Start LISTED ENTRIES

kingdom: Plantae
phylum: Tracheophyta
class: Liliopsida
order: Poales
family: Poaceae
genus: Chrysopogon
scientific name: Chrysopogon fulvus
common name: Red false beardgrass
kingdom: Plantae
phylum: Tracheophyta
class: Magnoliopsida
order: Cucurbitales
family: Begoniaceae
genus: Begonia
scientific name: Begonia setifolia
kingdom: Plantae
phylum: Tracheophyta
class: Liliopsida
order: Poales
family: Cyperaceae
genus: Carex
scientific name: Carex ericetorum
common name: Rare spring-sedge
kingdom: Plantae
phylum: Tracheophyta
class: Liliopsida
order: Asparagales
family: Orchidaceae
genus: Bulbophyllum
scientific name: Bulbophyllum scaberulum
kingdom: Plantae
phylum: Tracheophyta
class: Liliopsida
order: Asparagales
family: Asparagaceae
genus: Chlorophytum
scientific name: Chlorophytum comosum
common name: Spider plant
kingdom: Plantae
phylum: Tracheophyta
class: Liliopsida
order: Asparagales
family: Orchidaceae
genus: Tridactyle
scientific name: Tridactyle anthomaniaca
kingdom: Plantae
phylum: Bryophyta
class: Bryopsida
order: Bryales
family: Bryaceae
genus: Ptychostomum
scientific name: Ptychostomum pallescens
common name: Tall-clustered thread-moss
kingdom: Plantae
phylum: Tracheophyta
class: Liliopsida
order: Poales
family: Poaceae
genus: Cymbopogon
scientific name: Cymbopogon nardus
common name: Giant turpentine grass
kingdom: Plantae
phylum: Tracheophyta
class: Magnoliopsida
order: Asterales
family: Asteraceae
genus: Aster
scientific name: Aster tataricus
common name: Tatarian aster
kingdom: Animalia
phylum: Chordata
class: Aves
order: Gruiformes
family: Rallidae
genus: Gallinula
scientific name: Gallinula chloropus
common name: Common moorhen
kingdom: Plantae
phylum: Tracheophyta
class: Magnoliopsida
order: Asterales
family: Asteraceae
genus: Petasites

End LISTED ENTRIES

**PROBLEM STATEMENT:** Count the lines in the rows above that contain the string "scientific", with case counting. Reply with the number alone.

**SOLUTION:** 10